Study material =>
=== Begin Enclosure ===

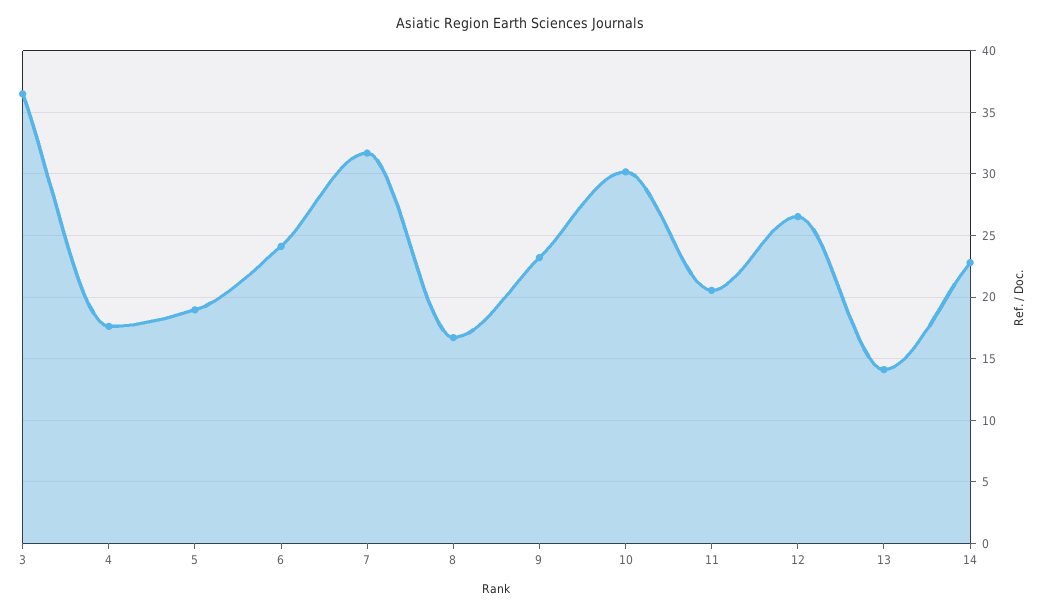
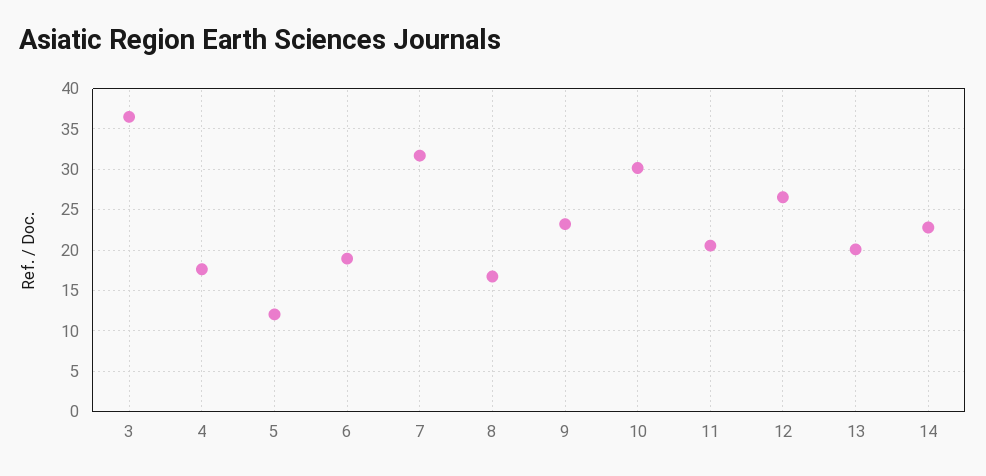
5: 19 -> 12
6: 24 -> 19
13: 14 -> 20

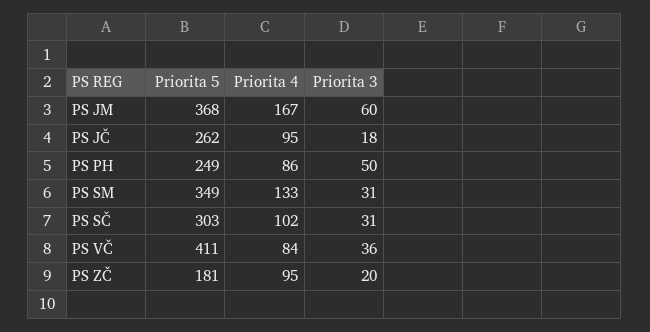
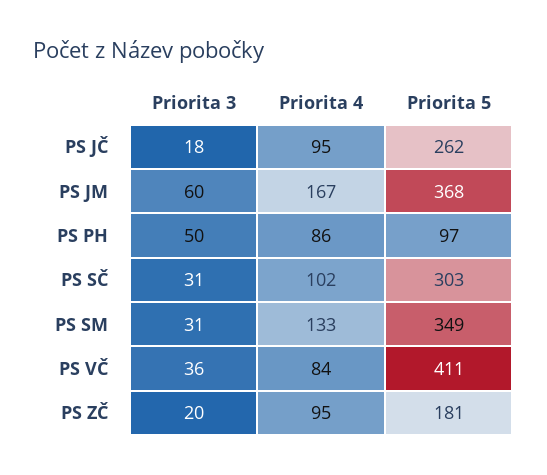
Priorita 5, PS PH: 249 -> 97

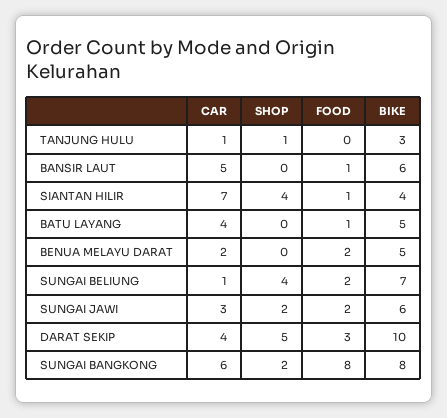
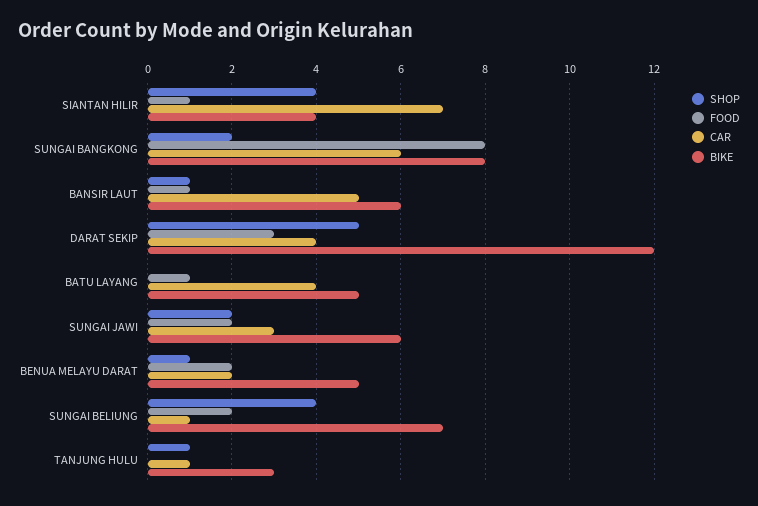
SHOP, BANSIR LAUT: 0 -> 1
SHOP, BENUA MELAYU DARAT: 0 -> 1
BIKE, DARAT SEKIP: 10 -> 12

=== End Enclosure ===

Required work =>
Find all the lines with "DARAT" in the data and copy them.

Task output =>
SHOP, BENUA MELAYU DARAT: 0 -> 1
BIKE, DARAT SEKIP: 10 -> 12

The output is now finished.